Trying to figure this whole parenting thing out.

Thursday, September 30, 2010

Thursday, Sept. 30, 2010: No way

Things I should never say to my son #43: "Honey, you're making Mama want to kill herself." Stacy also says I'm not allowed to say that to her. Fair enough! Point made. Let's move on and KEEP ON LIVING!

So, yeah, it was a rough day. Gavin, bless his heart (who ever says that re: someone they're not just about to complain about?), is growing like a mad man and his personality is getting bigger as his legs get longer and his mouth gets toothier. So when he's happy it's much more vibrant and intense. He's much more expressive. But when he's pissed, oh my, watch out. Happy Gavin is to a fireworks display what Angry Gavin is to a gas station on fire. And he has so much to get angry about now. For one thing, he's developing preferences. Take bananas, for instance. If there are bananas in the house and you want him to eat anything else you'd better hide the bananas. And hide them good. Putting them anywhere he can even think he sees a banana and it's scream city until you're slicing and quartering a Chiquita for him.

Another thing that drives him to the brink is The Art of the Possible. Specifically being aware of his limitations. Now when he wants to do something that he is not, say, tall or strong or coordinated enough to do he throws a fit. Not each and every time, mind you. If he's in a good mood he might just make some growling sounds and go about his day. But if he's tired or hungry, watch out. If he's tired and hungry, wear a helmet because it's going to be a bumpy ride. And speaking of bumpy, one of his new things is to bump his head against the wall or his crib rail or any other hard surface. Mostly he does it gently enough so that it doesn't seem to hurt, but other times he kicks it up a notch. I think he's just testing things out, figuring out what he can and can't control. Hitting his head is not new territory for my little bruiser, but it's always been something that's happened to him, not something he could make happen. So maybe that's an exciting discovery in baby world.

And then there's "No." A word he's hearing an awful lot of these days and liking less and less every time he hears it. "No," obviously, doesn't effectively communicate, "Don't put the computer cord in your mouth or you'll electrocute yourself and die and Mama will have to go to jail and/or an insane asylum and then who will take care of Henri?" Not that he would understand that. Still, "no" to Gavin just means "I don't want you to have any fun." He's got x-ray vision for any and all potential hazards in a room and heads straight for them. Exposed electrical socket? "No, Gavin, no touch." Crazy miniature poodle in a crate that's oh so fun to bang on? "No, Gavin, that's Henri's crate. He's resting." Paperclip on the floor? "No, Gavin, not for mouths" (or, if he's picked it up but is not putting in his mouth, "Oh, thank you, Gavin. Can you give that to me?" with a big smile and an outstretched palm. He likes this game a lot. For now). Most of these are followed by "the redirect," which currently consists of physically moving him somewhere else and attempting to get his attention focused on something else. "Let's play with your truck," or "Here's your walker, Gavin, run for your life."

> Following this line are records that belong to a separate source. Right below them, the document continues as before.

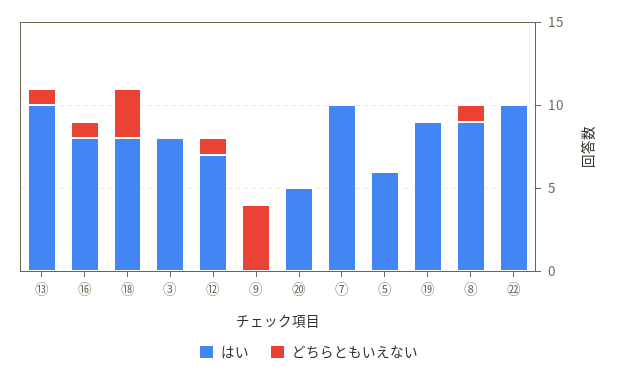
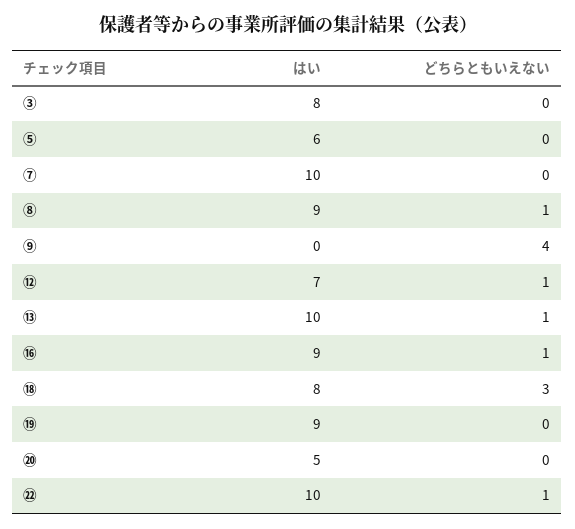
  {
    "はい": {
      "⑬": 10,
-     "⑯": 8,
+     "⑯": 9,
      "⑱": 8,
      "③": 8,
      "⑫": 7,
      "⑨": 0,
      "⑳": 5,
      "⑦": 10,
      "⑤": 6,
      "⑲": 9,
      "⑧": 9,
      "㉒": 10
    },
    "どちらともいえない": {
      "⑬": 1,
      "⑯": 1,
      "⑱": 3,
      "③": 0,
      "⑫": 1,
      "⑨": 4,
      "⑳": 0,
      "⑦": 0,
      "⑤": 0,
      "⑲": 0,
      "⑧": 1,
-     "㉒": 0
+     "㉒": 1
    }
  }

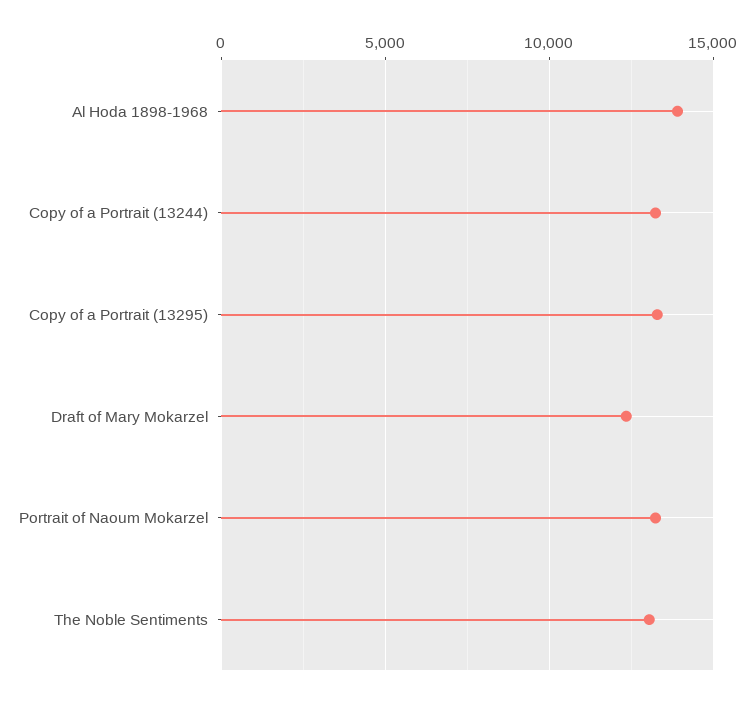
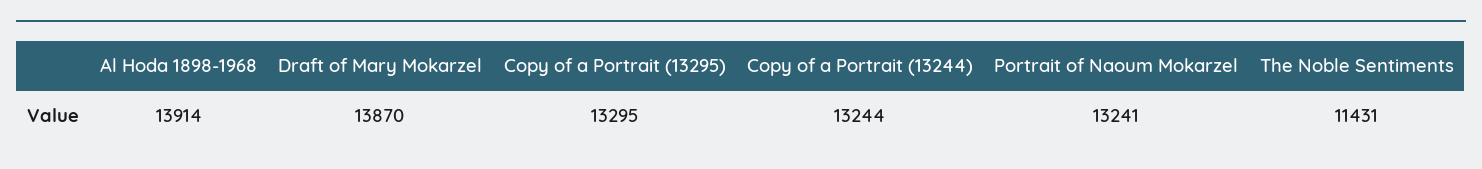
  {
    "Al Hoda 1898-1968": 13914,
    "Copy of a Portrait (13244)": 13244,
    "Copy of a Portrait (13295)": 13295,
-   "Draft of Mary Mokarzel": 12500,
+   "Draft of Mary Mokarzel": 13870,
    "Portrait of Naoum Mokarzel": 13241,
-   "The Noble Sentiments": 13000
+   "The Noble Sentiments": 11431
  }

I took Gavin to Kids Club at the gym today for the first time. I used the elliptical machine for a half hour while he played. Or at least I presume he played. When we arrived, three other kids, two sitting at a table coloring and one toddling around next to them, were there with one attendant. She did not volunteer her name and so I asked her and she told me but it wasn't a name familiar to me and I forgot it almost as soon as she said it. While she was checking Gavin in, the oldest girl, who was maybe 4 at the most, gave the youngest girl a crayon. Now, the youngest girl was about Gavin's age at most, though she seemed a little younger. She was clearly too young to have crayons. The attendant wasn't paying attention to her because she was busy with me, so I kept my eye on the girl in case she started to put the crayon in her mouth. I saw her write on the chair, but I didn't care about that. Thankfully the attendant turned and saw the contraband crayon and took it away. Gavin was kind of shy at first, not wanting to go in the door. I had to pick him up and step in with him. The attendant offered him a couple of trucks and he took one in each hand. When I got there to pick him up a half hour later he still had the trucks in his hands. He was the last kid out (Kids Club closes at noon and doesn't reopen again until 4. The hours aren't very convenient). The attendant was sitting on the carpet with him. He was really happy to see me and seemed happy in general. I think he had fun. But my faith in Kids Club is, at best, shaky.